There are 1 best solutions below

7
On

The problem is underspecified by a lot... We know almost nothing about $X_0, X_N$ and $N$ except that the three of them together contrive to make $\sum_{j=0}^N X_j = 1$.

For shorthand, write $M = \max_{j=0}^N X_j.$

Obviously $M \le 1$, so $\forall d \ge 1: P(M \le d) = 1$. This is trivial and from now on we only consider $d < 1$.

Claim A: No non-trivial (i.e. $> 0$) lower bound is possible. I.e. there exists an example where $\forall d < 1: P(M \le d) = 0$.

Example A: $N \equiv 0, X_0 \equiv X_N \equiv 1$. In this example $M \equiv 1$, so $\forall d < 1: P(M \le d) = 0$.

Claim B: If $d \ge \frac12$, no non-trivial (i.e. $<1$) upper bound is possible. I.e. there exists an example where $\forall d \ge \frac12: P(M \le d) = 1$.

Example B: $N \equiv 1, X_0 \equiv X_N \equiv \frac12$. In this case $M \equiv \frac12$, so $\forall d \ge \frac12: P(M \le d) = 1$.

Claim C: If $d < \frac12$, a possibly non-trivial upper bound is $P(M \le d) \le P(X_1 \le d) = F(d)$ where $F()$ is the CDF of $X_1$.

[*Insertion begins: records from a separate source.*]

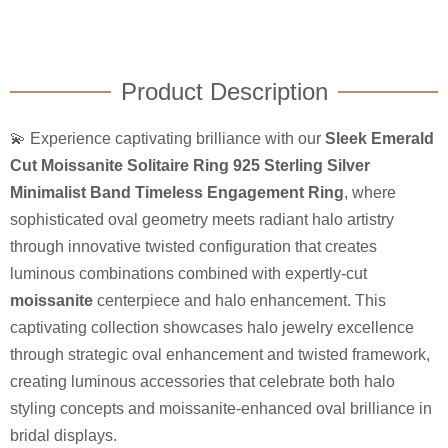
Product Description
💫 Experience captivating brilliance with our
Sleek Emerald
Cut Moissanite Solitaire Ring 925 Sterling Silver
Minimalist Band Timeless Engagement Ring
, where
sophisticated oval geometry meets radiant halo artistry
through innovative twisted configuration that creates
luminous combinations combined with expertly-cut
moissanite
centerpiece and halo enhancement. This
captivating collection showcases halo jewelry excellence
through strategic oval enhancement and twisted framework,
creating luminous accessories that celebrate both halo
styling concepts and moissanite-enhanced oval brilliance in
bridal displays.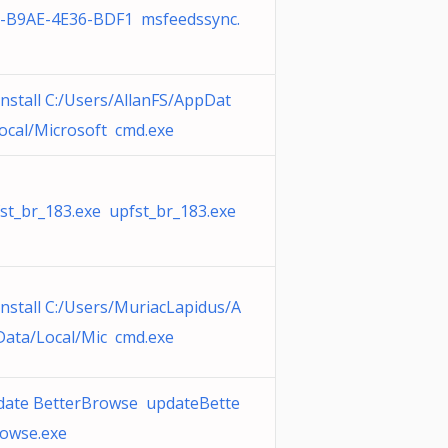
-B9AE-4E36-BDF1 msfeedssync.
nstall C:/Users/AllanFS/AppDat
ocal/Microsoft cmd.exe
st_br_183.exe upfst_br_183.exe
nstall C:/Users/MuriacLapidus/A
ata/Local/Mic cmd.exe
ate BetterBrowse updateBette
owse.exe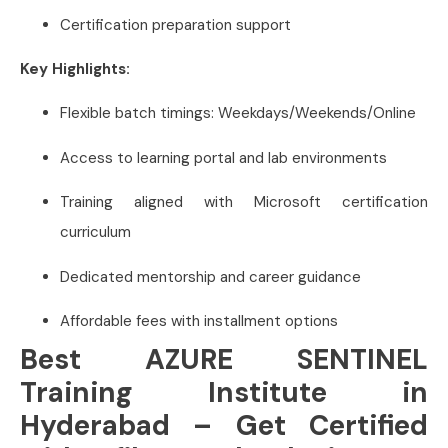
Certification preparation support
Key Highlights:
Flexible batch timings: Weekdays/Weekends/Online
Access to learning portal and lab environments
Training aligned with Microsoft certification
curriculum
Dedicated mentorship and career guidance
Affordable fees with installment options
Best AZURE SENTINEL
Training Institute in
Hyderabad – Get Certified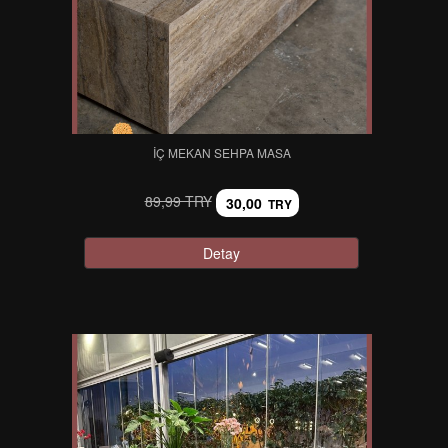
İÇ MEKAN SEHPA MASA
89,99 TRY
30,00
TRY
Detay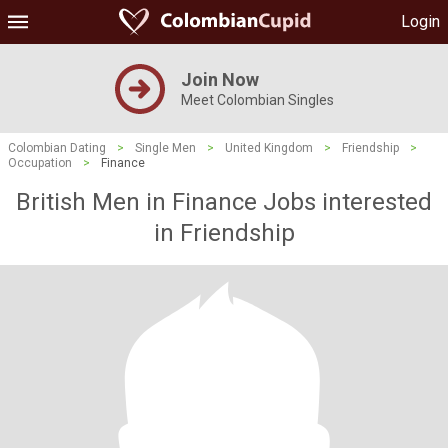
Login
Join Now
Meet Colombian Singles
Colombian Dating
>
Single Men
>
United Kingdom
>
Friendship
>
Occupation
>
Finance
British Men in Finance Jobs interested
in Friendship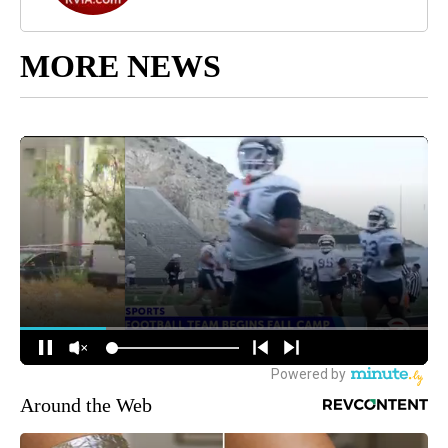
MORE NEWS
Around the Web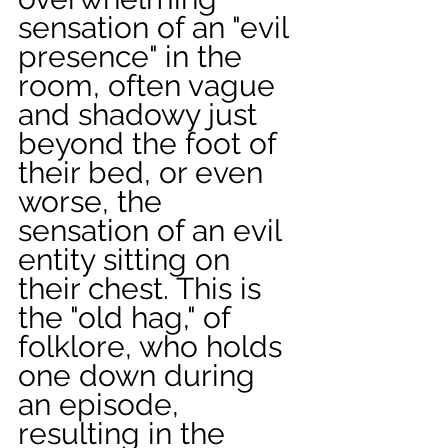
sensation of an "evil 
presence" in the 
room, often vague 
and shadowy just 
beyond the foot of 
their bed, or even 
worse, the 
sensation of an evil 
entity sitting on 
their chest. This is 
the "old hag," of 
folklore, who holds 
one down during 
an episode, 
resulting in the 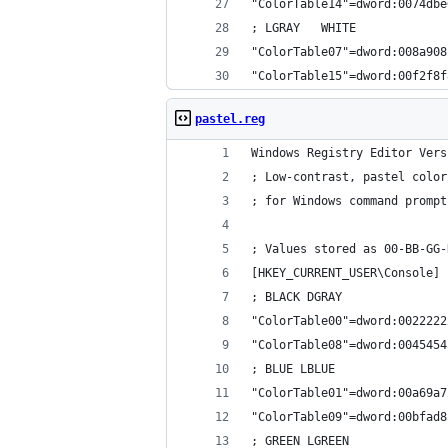
"ColorTable14"=dword:0074dbe
; LGRAY   WHITE
"ColorTable07"=dword:008a908
"ColorTable15"=dword:00f2f8f
pastel.reg
Windows Registry Editor Vers
; Low-contrast, pastel color
; for Windows command prompt
; Values stored as 00-BB-GG-
[HKEY_CURRENT_USER\Console]
; BLACK DGRAY
"ColorTable00"=dword:0022222
"ColorTable08"=dword:0045454
; BLUE LBLUE
"ColorTable01"=dword:00a69a7
"ColorTable09"=dword:00bfad8
; GREEN LGREEN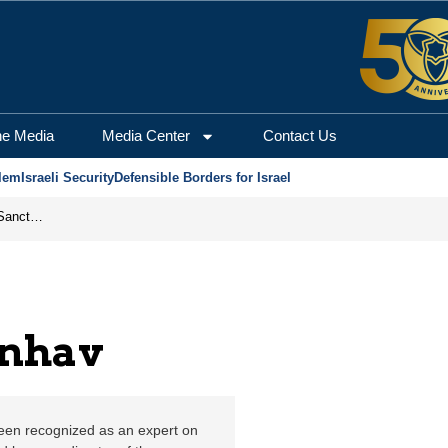
alem Center for Securi
he Media
Media Center
Contact Us
lem
Israeli Security
Defensible Borders for Israel
From Frozen Assets to Global Oil Shock: How U.S. Sanctions and Iran’s Hormuz Threat Could Reshape Energy Markets
enhav
been recognized as an expert on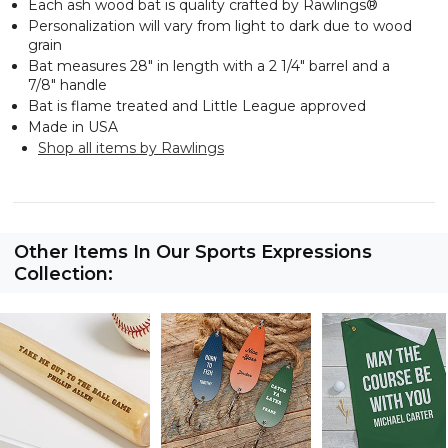
Each ash wood bat is quality crafted by
Rawlings
®
Personalization will vary from light to dark due to wood
grain
Bat measures 28" in length with a 2 1/4" barrel and a
7/8" handle
Bat is flame treated and Little League approved
Made in USA
Shop all items by Rawlings
Other Items In Our Sports Expressions
Collection: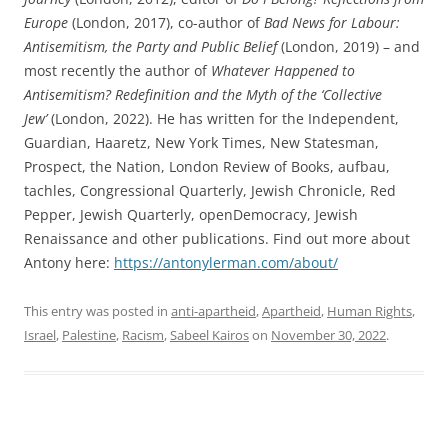
Europe
(London, 2017), co-author of
Bad News for Labour:
Antisemitism, the Party and Public Belief
(London, 2019) – and
most recently the author of
Whatever Happened to
Antisemitism? Redefinition and the Myth of the ‘Collective
Jew’
(London, 2022). He has written for the Independent,
Guardian, Haaretz, New York Times, New Statesman,
Prospect, the Nation, London Review of Books, aufbau,
tachles, Congressional Quarterly, Jewish Chronicle, Red
Pepper, Jewish Quarterly, openDemocracy, Jewish
Renaissance and other publications. Find out more about
Antony here:
https://antonylerman.com/about/
This entry was posted in
anti-apartheid
,
Apartheid
,
Human Rights
,
Israel
,
Palestine
,
Racism
,
Sabeel Kairos
on
November 30, 2022
.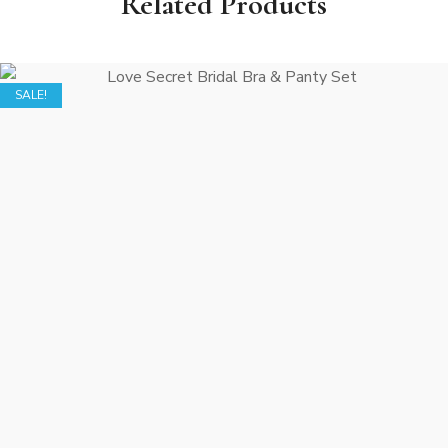
Related Products
SALE!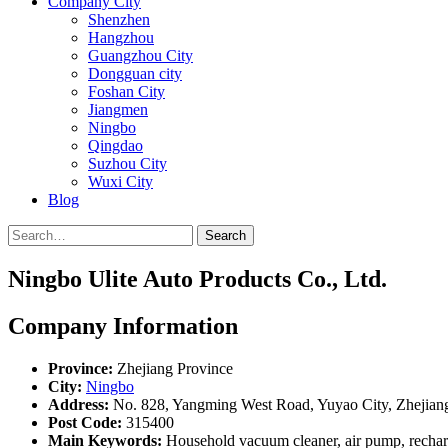
Company City
Shenzhen
Hangzhou
Guangzhou City
Dongguan city
Foshan City
Jiangmen
Ningbo
Qingdao
Suzhou City
Wuxi City
Blog
Search
Ningbo Ulite Auto Products Co., Ltd.
Company Information
Province:
Zhejiang Province
City:
Ningbo
Address:
No. 828, Yangming West Road, Yuyao City, Zhejian
Post Code:
315400
Main Keywords:
Household vacuum cleaner, air pump, recharg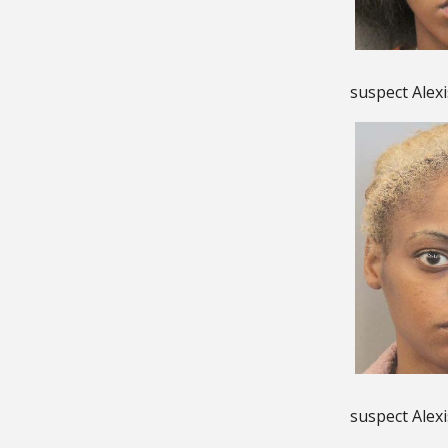
suspect Alex
suspect Alex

Proof: We are free to pick $X_0, X_N$ as high as desired subject to each being $\le d$, but this leaves a "gap" of at least $1-2d > 0$, which must be filled by at least $X_1$. For $M\le d$ to happen requires $X_1 \le d$. Thus $P(M \le d) \le P(X_1 \le d) = F(d)$.

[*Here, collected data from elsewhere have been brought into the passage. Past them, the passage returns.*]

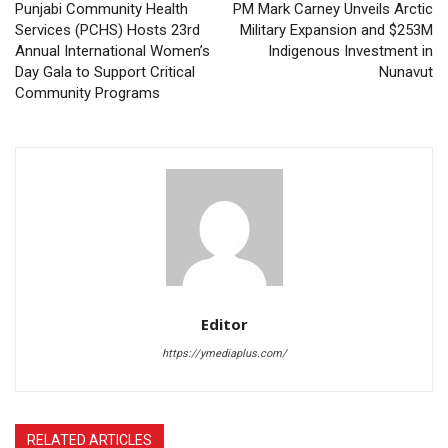
Punjabi Community Health
PM Mark Carney Unveils Arctic
Services (PCHS) Hosts 23rd
Military Expansion and $253M
Annual International Women’s
Indigenous Investment in
Day Gala to Support Critical
Nunavut
Community Programs
Editor
https://ymediaplus.com/
RELATED ARTICLES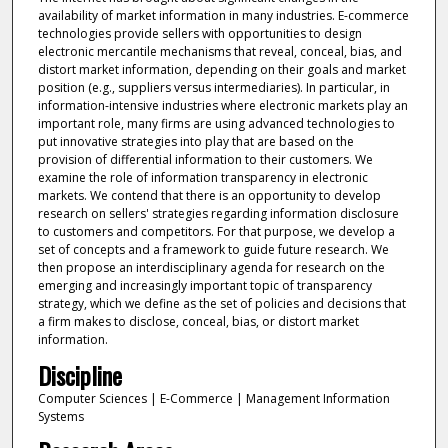
availability of market information in many industries. E-commerce
technologies provide sellers with opportunities to design
electronic mercantile mechanisms that reveal, conceal, bias, and
distort market information, depending on their goals and market
position (e.g., suppliers versus intermediaries). In particular, in
information-intensive industries where electronic markets play an
important role, many firms are using advanced technologies to
put innovative strategies into play that are based on the
provision of differential information to their customers. We
examine the role of information transparency in electronic
markets. We contend that there is an opportunity to develop
research on sellers' strategies regarding information disclosure
to customers and competitors. For that purpose, we develop a
set of concepts and a framework to guide future research. We
then propose an interdisciplinary agenda for research on the
emerging and increasingly important topic of transparency
strategy, which we define as the set of policies and decisions that
a firm makes to disclose, conceal, bias, or distort market
information.
Discipline
Computer Sciences | E-Commerce | Management Information
Systems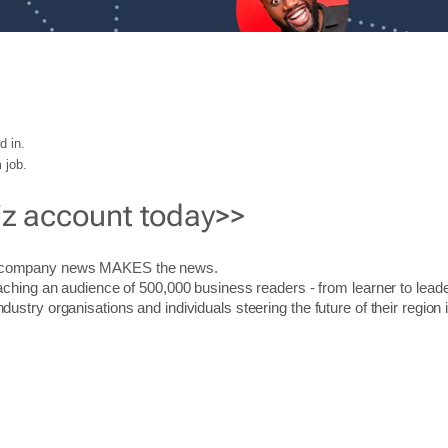
d in.
 job.
iz account today>>
r company news MAKES the news.
aching an audience of 500,000 business readers - from learner to leade
stry organisations and individuals steering the future of their region 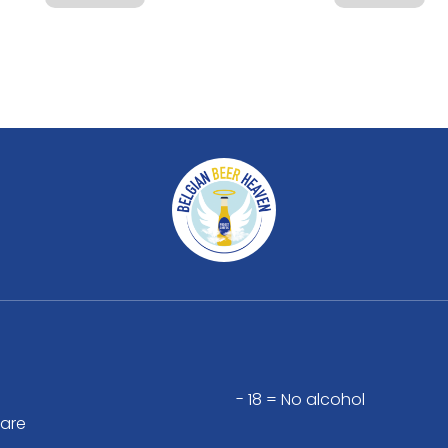
- 18 = No alcohol
are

Claim D: (Stronger version of Claim C) If $d < \frac12$, a possibly non-trivial upper bound is $P(M \le d) \le F(d)^K$ where $K = \lceil {1-2d \over d} \rceil = \lceil {\frac1d - 2} \rceil$.

Proof: Refining the above proof, if a gap of size at least $1-2d$ is to be filled by one or more $X_j$'s, and each $X_j \le d$, then the number of such $X_j$'s must be $\ge K = \lceil {1-2d \over d} \rceil$. For $M \le d$ to happen therefore requires at least all of $X_1, X_2, \dots, X_K \le d$. Since they are I.I.D., $P(\text{all } X_1, \dots, X_k \le d) = F(d)^K$.

Claim E: For any particular value of $d$ (where $d < \frac12$), the bound in Claim D is tight. I.e. there exists an example (dependent on $d$) where $P(M \le d) = F(d)^K$.

Example E: $X_0 = d, N = K+1, X_N = 1 - (K+1)d,$ and $X_j$ is bi-valued (biased coin flip) and takes value $d$ with probability $F(d)$ and some other value $c > d$ with probability $1 - F(d)$. Then $M \le d$ happens iff you get $K$ coin flips of value $d$ each, i.e. $P(M \le d) = F(d)^K$.


I imagine better bounds are possible if we have more info, e.g. to eliminate/disallow Examples A and B. Or even just in Claim D/E, a better bound might be possible if we know the behavior of $F()$ at small values, to eliminate Example E.